A grandiosidade do piloto prove somente de quesitos técnicos, e a Amazon provou e continua provando que suas produções são dignas das cinematográficas. Em minha opinião, ainda faltou muita coisa no piloto, desde o tempo de duração que foi de 30 minutos, que é muito pouco comparado a outras produções à falta de mais situações “parodianas” um pouco mais naturais, como acontece com frequência tanto nos quadrinhos como na animação, para que em uma futura série sejam mais bem aproveitadas. Com tão pouco tempo, acho que também faltaram situações para se acostumar com a rotina da cidade ou seus moradores, o que deixa o espectador querendo saber exatamente o que está acontecendo na rotina em outros locais.

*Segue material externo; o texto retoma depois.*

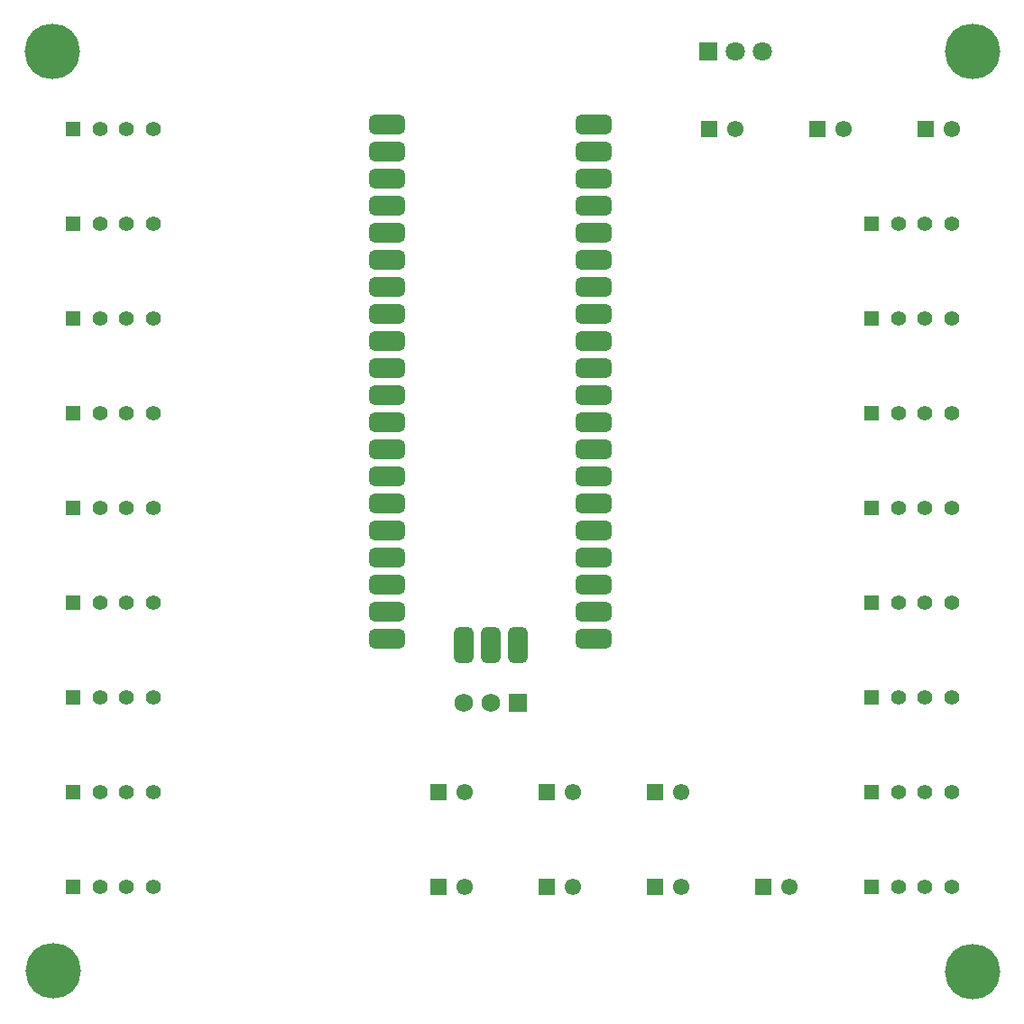
<source format=gbs>
G04*
G04 #@! TF.GenerationSoftware,Altium Limited,Altium Designer,22.0.2 (36)*
G04*
G04 Layer_Color=16711935*
%FSLAX25Y25*%
%MOIN*%
G70*
G04*
G04 #@! TF.SameCoordinates,D3D46FE2-1C8D-4EF8-A088-ECFC07646440*
G04*
G04*
G04 #@! TF.FilePolarity,Negative*
G04*
G01*
G75*
%ADD20C,0.20485*%
%ADD21C,0.07099*%
%ADD22R,0.07099X0.07099*%
%ADD23C,0.06902*%
%ADD24R,0.06902X0.06902*%
%ADD25C,0.06102*%
%ADD26R,0.06102X0.06102*%
%ADD27C,0.05512*%
%ADD28R,0.05512X0.05512*%
G04:AMPARAMS|DCode=29|XSize=133.98mil|YSize=70.99mil|CornerRadius=19.75mil|HoleSize=0mil|Usage=FLASHONLY|Rotation=0.000|XOffset=0mil|YOffset=0mil|HoleType=Round|Shape=RoundedRectangle|*
%AMROUNDEDRECTD29*
21,1,0.13398,0.03150,0,0,0.0*
21,1,0.09449,0.07099,0,0,0.0*
1,1,0.03950,0.04724,-0.01575*
1,1,0.03950,-0.04724,-0.01575*
1,1,0.03950,-0.04724,0.01575*
1,1,0.03950,0.04724,0.01575*
%
%ADD29ROUNDEDRECTD29*%
G04:AMPARAMS|DCode=30|XSize=70.99mil|YSize=133.98mil|CornerRadius=19.75mil|HoleSize=0mil|Usage=FLASHONLY|Rotation=0.000|XOffset=0mil|YOffset=0mil|HoleType=Round|Shape=RoundedRectangle|*
%AMROUNDEDRECTD30*
21,1,0.07099,0.09449,0,0,0.0*
21,1,0.03150,0.13398,0,0,0.0*
1,1,0.03950,0.01575,-0.04724*
1,1,0.03950,-0.01575,-0.04724*
1,1,0.03950,-0.01575,0.04724*
1,1,0.03950,0.01575,0.04724*
%
%ADD30ROUNDEDRECTD30*%
D20*
X20000Y360000D02*
D03*
X20500Y20500D02*
D03*
X360000Y20000D02*
D03*
Y360000D02*
D03*
D21*
X272500D02*
D03*
X282500D02*
D03*
D22*
X262500D02*
D03*
D23*
X182000Y119500D02*
D03*
X172000D02*
D03*
D24*
X192000D02*
D03*
D25*
X352421Y331567D02*
D03*
X312421D02*
D03*
X292421Y51567D02*
D03*
X272421Y331567D02*
D03*
X252421Y51567D02*
D03*
X212421D02*
D03*
X172421D02*
D03*
X252421Y86567D02*
D03*
X212421D02*
D03*
X172421D02*
D03*
D26*
X342579Y331567D02*
D03*
X302579D02*
D03*
X282579Y51567D02*
D03*
X262579Y331567D02*
D03*
X242579Y51567D02*
D03*
X202579D02*
D03*
X162579D02*
D03*
X242579Y86567D02*
D03*
X202579D02*
D03*
X162579D02*
D03*
D27*
X352264Y51567D02*
D03*
X342421D02*
D03*
X332579D02*
D03*
X352264Y86567D02*
D03*
X342421D02*
D03*
X332579D02*
D03*
X352264Y121567D02*
D03*
X342421Y121567D02*
D03*
X332579D02*
D03*
X352264Y156567D02*
D03*
X342421Y156567D02*
D03*
X332579D02*
D03*
X342421Y191567D02*
D03*
X352264D02*
D03*
X332579D02*
D03*
X342421Y226567D02*
D03*
X352264D02*
D03*
X332579D02*
D03*
X342421Y261567D02*
D03*
X352264D02*
D03*
X332579D02*
D03*
X352264Y296567D02*
D03*
X342421D02*
D03*
X332579D02*
D03*
X57264Y51567D02*
D03*
X47421D02*
D03*
X37579D02*
D03*
X57264Y86567D02*
D03*
X47421D02*
D03*
X37579D02*
D03*
X57264Y121567D02*
D03*
X47421D02*
D03*
X37579D02*
D03*
X57264Y156567D02*
D03*
X47421D02*
D03*
X37579D02*
D03*
X57264Y191567D02*
D03*
X47421D02*
D03*
X37579D02*
D03*
X57264Y226567D02*
D03*
X47421D02*
D03*
X37579D02*
D03*
X57264Y261567D02*
D03*
X47421D02*
D03*
X37579D02*
D03*
X57264Y296567D02*
D03*
X47421D02*
D03*
X37579D02*
D03*
X57264Y331567D02*
D03*
X47421Y331567D02*
D03*
X37579Y331567D02*
D03*
D28*
X322736Y51567D02*
D03*
Y86567D02*
D03*
X322736Y121567D02*
D03*
Y156567D02*
D03*
X322736Y191567D02*
D03*
Y226567D02*
D03*
X322736Y261567D02*
D03*
X322736Y296567D02*
D03*
X27736Y51567D02*
D03*
Y86567D02*
D03*
Y121567D02*
D03*
X27736Y156567D02*
D03*
X27736Y191567D02*
D03*
X27736Y226567D02*
D03*
X27736Y261567D02*
D03*
X27736Y296567D02*
D03*
Y331567D02*
D03*
D29*
X143799Y333043D02*
D03*
Y323043D02*
D03*
Y233043D02*
D03*
X220098D02*
D03*
X143799Y303043D02*
D03*
Y313043D02*
D03*
Y253043D02*
D03*
Y243043D02*
D03*
Y163043D02*
D03*
Y193043D02*
D03*
Y173043D02*
D03*
Y183043D02*
D03*
Y153043D02*
D03*
Y203043D02*
D03*
Y213043D02*
D03*
Y223043D02*
D03*
Y143043D02*
D03*
Y273043D02*
D03*
Y283043D02*
D03*
Y293043D02*
D03*
Y263043D02*
D03*
X220098Y153043D02*
D03*
Y143043D02*
D03*
Y163043D02*
D03*
Y173043D02*
D03*
Y193043D02*
D03*
Y183043D02*
D03*
Y203043D02*
D03*
Y213043D02*
D03*
Y223043D02*
D03*
Y243043D02*
D03*
Y253043D02*
D03*
Y273043D02*
D03*
Y263043D02*
D03*
Y323043D02*
D03*
Y293043D02*
D03*
Y303043D02*
D03*
Y313043D02*
D03*
Y283043D02*
D03*
Y333043D02*
D03*
D30*
X171949Y140760D02*
D03*
X181949D02*
D03*
X191949D02*
D03*
M02*

</source>
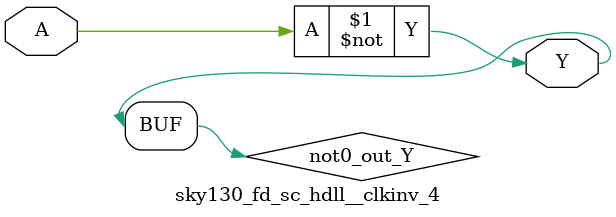
<source format=v>
/*
 * Copyright 2020 The SkyWater PDK Authors
 *
 * Licensed under the Apache License, Version 2.0 (the "License");
 * you may not use this file except in compliance with the License.
 * You may obtain a copy of the License at
 *
 *     https://www.apache.org/licenses/LICENSE-2.0
 *
 * Unless required by applicable law or agreed to in writing, software
 * distributed under the License is distributed on an "AS IS" BASIS,
 * WITHOUT WARRANTIES OR CONDITIONS OF ANY KIND, either express or implied.
 * See the License for the specific language governing permissions and
 * limitations under the License.
 *
 * SPDX-License-Identifier: Apache-2.0
*/


`ifndef SKY130_FD_SC_HDLL__CLKINV_4_FUNCTIONAL_V
`define SKY130_FD_SC_HDLL__CLKINV_4_FUNCTIONAL_V

/**
 * clkinv: Clock tree inverter.
 *
 * Verilog simulation functional model.
 */

`timescale 1ns / 1ps
`default_nettype none

`celldefine
module sky130_fd_sc_hdll__clkinv_4 (
    Y,
    A
);

    // Module ports
    output Y;
    input  A;

    // Local signals
    wire not0_out_Y;

    //  Name  Output      Other arguments
    not not0 (not0_out_Y, A              );
    buf buf0 (Y         , not0_out_Y     );

endmodule
`endcelldefine

`default_nettype wire
`endif  // SKY130_FD_SC_HDLL__CLKINV_4_FUNCTIONAL_V

</source>
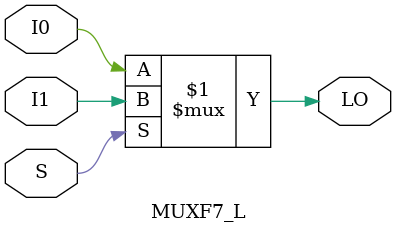
<source format=v>

`ifdef verilator3
`else
`timescale 1 ps / 1 ps
`endif

/* verilator coverage_off */
module MUXF7_L
(
    input  wire I0, I1,
    input  wire S,
    output wire LO
);

    assign LO = (S) ? I1 : I0;

endmodule
/* verilator coverage_on */

</source>
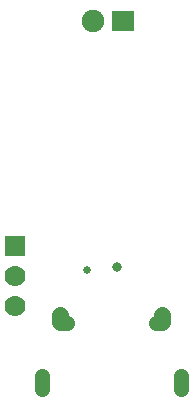
<source format=gbs>
G04 ---------------------------- Layer name :BOTTOM SOLDER LAYER*
G04 EasyEDA v5.8.22, Wed, 26 Dec 2018 05:37:28 GMT*
G04 8ad1f06e4ff34cadb9936333048842b5*
G04 Gerber Generator version 0.2*
G04 Scale: 100 percent, Rotated: No, Reflected: No *
G04 Dimensions in inches *
G04 leading zeros omitted , absolute positions ,2 integer and 4 decimal *
%FSLAX24Y24*%
%MOIN*%
G90*
G70D02*

%ADD50C,0.055240*%
%ADD51C,0.051307*%
%ADD61C,0.070000*%
%ADD62R,0.070000X0.070000*%
%ADD63R,0.074929X0.070000*%
%ADD64C,0.074929*%
%ADD66C,0.025716*%
%ADD67C,0.032400*%

%LPD*%
G54D50*
G01X5601Y2873D02*
G01X5601Y2638D01*
G01X2198Y2873D02*
G01X2198Y2638D01*
G54D51*
G01X6214Y471D02*
G01X6214Y865D01*
G01X6214Y709D02*
G01X6214Y432D01*
G01X1584Y471D02*
G01X1584Y865D01*
G01X1588Y709D02*
G01X1588Y432D01*
G01X5385Y2617D02*
G01X5581Y2617D01*
G01X2219Y2619D02*
G01X2415Y2619D01*
G54D61*
G01X700Y3200D03*
G01X700Y4200D03*
G54D62*
G01X700Y5200D03*
G54D63*
G01X4300Y12700D03*
G54D64*
G01X3300Y12700D03*
G54D66*
G01X3100Y4400D03*
G54D67*
G01X4100Y4500D03*
M00*
M02*

</source>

Os flashbacks de Arthur e seus passados intercalados com coisas efêmeras de super-heróis, agora mortos, prevê um alongamento desta conspiração para uma provável temporada.

The Tick, apesar de ser via streaming, tem um típico ar de piloto de televisão, o que é compreensível considerando as diversas introduções que tiveram de ser estabelecidas e deixa mais perguntas sobre o futuro como uma série. Ainda assim, o piloto teve mais coisas positivas do que negativas. A série por algumas vezes é hilariante, deixando um gostinho de como será mais à frente com o desenrolar da estória. Vou um pouco mais longe, acho que o escritor do personagem ao invés de fazer simplesmente um reboot, está tentando reinventá-lo. Com isso, ele pode chegar a algo “próximo” do que foi feito nos filmes de Kick Ass, e assim atrair um publico jovem.